Normal action cameras are… well, normal. But if you’re looking for something a little different, there are models that record video in 360 degrees at once using multiple lenses. Here are the best among them.
There are a couple of ways you can use this 360-degree video trick: edit your video later and choose where to point a conventional video frame, upload the whole thing to a special video gallery (or just YouTube) and let the user control where the view is pointed, or watch them with a VR headset and look around freely. All the cameras below support these modes to a greater or lesser degree, but some include the editing tools you’ll need to do it yourself. We’ve made selections for the best standard, budget, and upgraded models, as well as a dark horse pick for users that are already invested in the action camera segment.
All of the cameras below use MicroSD cards for storage. You can find the best cards to use in this article.
Best Overall 360-Degree Camera: Rylo 360 ($450)
The Rylo 360 looks pretty unassuming: a little rounded pill of a camera, with a screen that only barely shows the battery level and recording mode. But that’s because it’s packed to the gills with tech. Two 208-degree lenses, one on either side, sport a f/2.8 aperture for drinking in light and details. Together they combine for a 360-degree image with a resolution of 5.8K in the standard 24fps recording mode, or a little smoother in 4K. 180-degree stills or full circular panoramas can be captured in “6K” detail.

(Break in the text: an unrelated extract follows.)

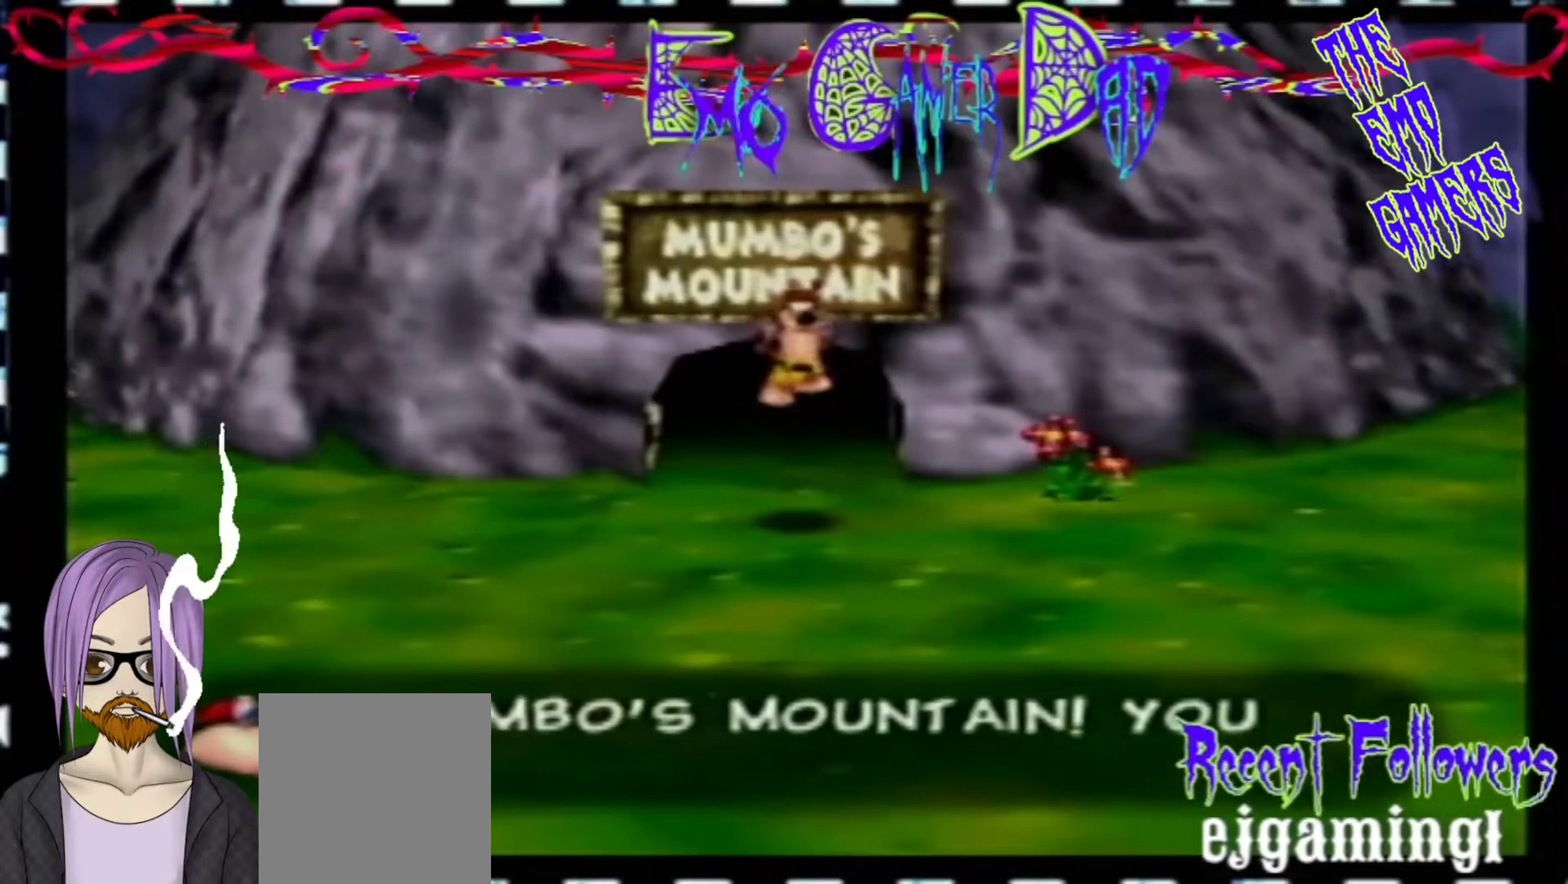
{"buttons": [], "left_stick": "center", "events": [[100, "left_stick", "left"], [267, "left_stick", "down-left"], [400, "left_stick", "center"]]}
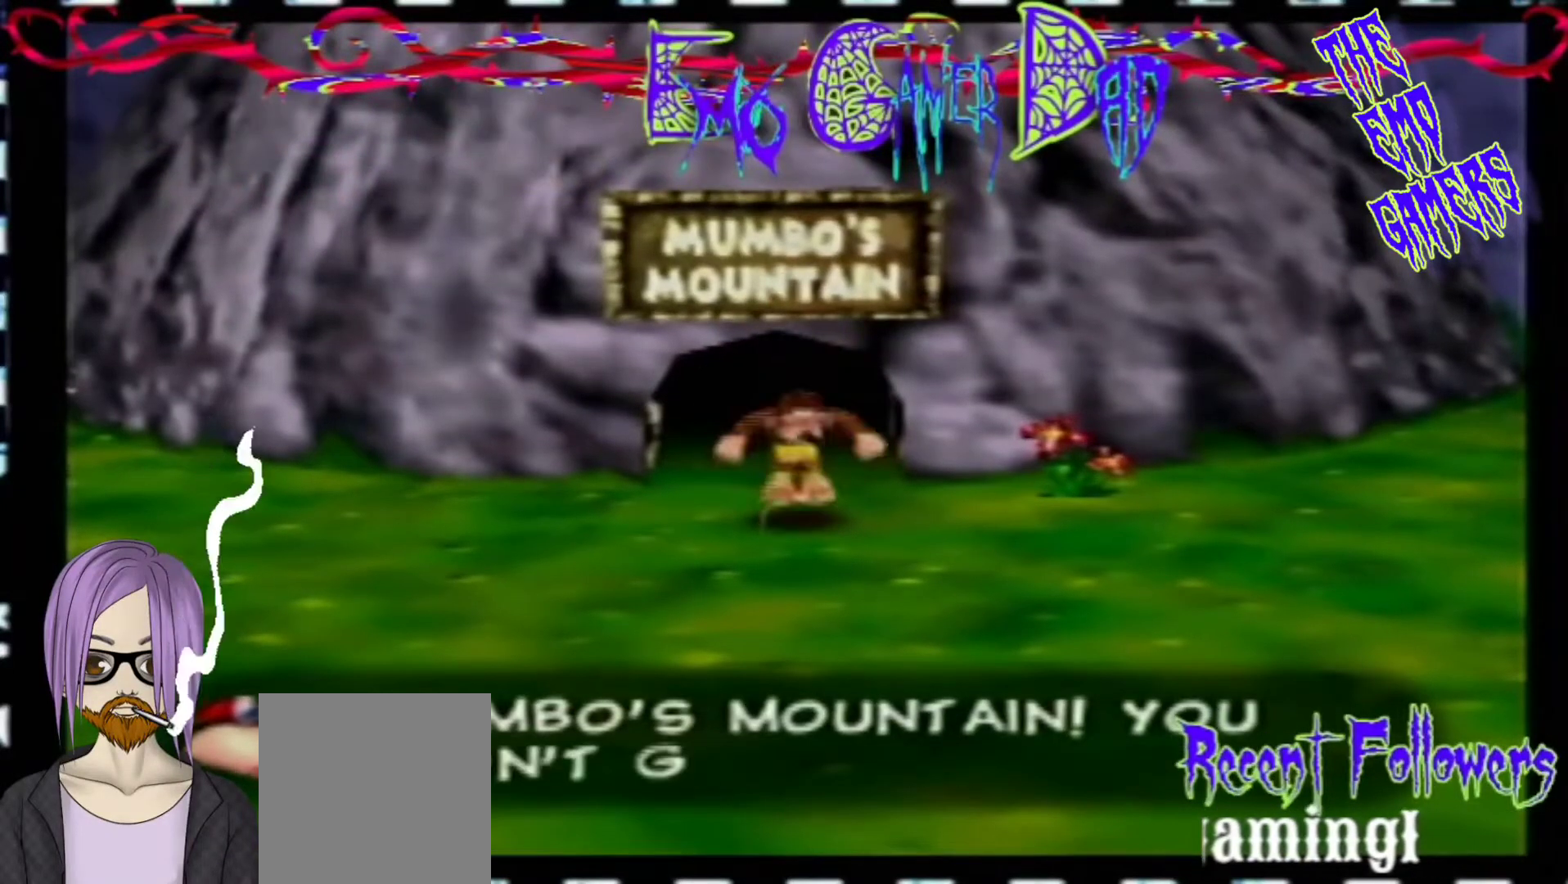
{"buttons": [], "left_stick": "down-right", "events": [[233, "left_stick", "down"], [400, "left_stick", "down-right"]]}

But it’s the ease of use that makes the Rylo particularly notable. Connect it directly to your phone with the included cable—Android and iPhone variations cost the same—and it will automatically load the video files into the editor app. From there you can frame clips in a standard 16:9 aspect ratio, post the full 360-degree video to an online gallery or have the footage dynamically cropped for software stabilization, all without touching a desktop PC. Accessories, like mounts for bikes and helmets and a waterproof case, can extend its functionality.
Best Upgraded 360-Degree Camera: Garmin VIRB 360
GPS specialist Garmin probably isn’t the first name that pops into your head when you think of action cameras, but the company’s VIRB 360 is worth a second look. Though it’s roughly twice as expensive as the mobile-focused Rylo, it’s much more capable, with a similar resolution that can do full 5.7K, 360-degree recording at 30 frames per second. If you bump it down to 3K it will give you super-smooth 60fps video, as well. The double lenses and quadruple microphones are surprisingly capable, with a 15-megapixel stitched resolution and automatic HDR support. The little camera doesn’t need a case, since it’s waterproof and the toughened glass lenses can be replaced by the end user. It’s mountable to a standard tripod to boot.
But the hardware is only half the story. The VIRB has some serious software smarts, automatically stabilizing videos and wirelessly transferring them to either a phone app or desktop editor. The microphones can pick up some basic voice commands, too—very handy for when you’re mountain biking and don’t want to stop to begin recording. Just shout “Okay Garmin, start recording” and it will begin the video, or you can say “remember that” to tag a specific spot for easier editing. It can even livestream directly to the web—at full resolution, no less—when connected to your phone. These extra creature comforts make all the difference if you’re looking for a premium 360-degree camera.
Best Budget 360-Degree Camera: Samsung Gear 360 ($84)
For those who can’t justify an expensive camera for only the occasional 360-degree recording, the improved 2017 version of the Samsung Gear 360 is a great budget alternative. For around ninety bucks you get a dual-lens, dual-sensor design that can handle basic 4K video and is even rated for some light water resistance. The bigger body with a bigger battery lasts longer than most action cameras, and its finger-friendly controls make recording directly to the MicroSD card easy.
The wireless is only compatible with an app on Samsung phones, but transferring videos or still photos to a PC is pretty easy, too. Not being able to use it with iOS or non-Samsung Android devices is a bit of a bummer, but there’s no better option for under $100.
Honorable Mention: GoPro Fusion ($595)
The GoPro Fusion has similar specifications to the Rylo 360 while costing $150 more, so it’s not a great value proposition. But if you’re already familiar with GoPro cameras and you’re invested in the company’s accessories and software ecosystem, it might be worth considering anyway. The dual lens design can handle 360-degree video at up to 5.2K (3K if you want 60 frames per second), and it includes light waterproofing and GoPro’s impressive digital video stabilization.
The unique “Overcapture” feature can convert a full 360-degree video into a forced perspective widescreen one perfect for sharing, no extra editing required. Like other GoPro cameras, it’s easy to transfer video and still photos to either your phone or PC for editing or sharing to social media. The package includes a removable battery for extended sessions away from a charger and a grip for easily holding the camera steady.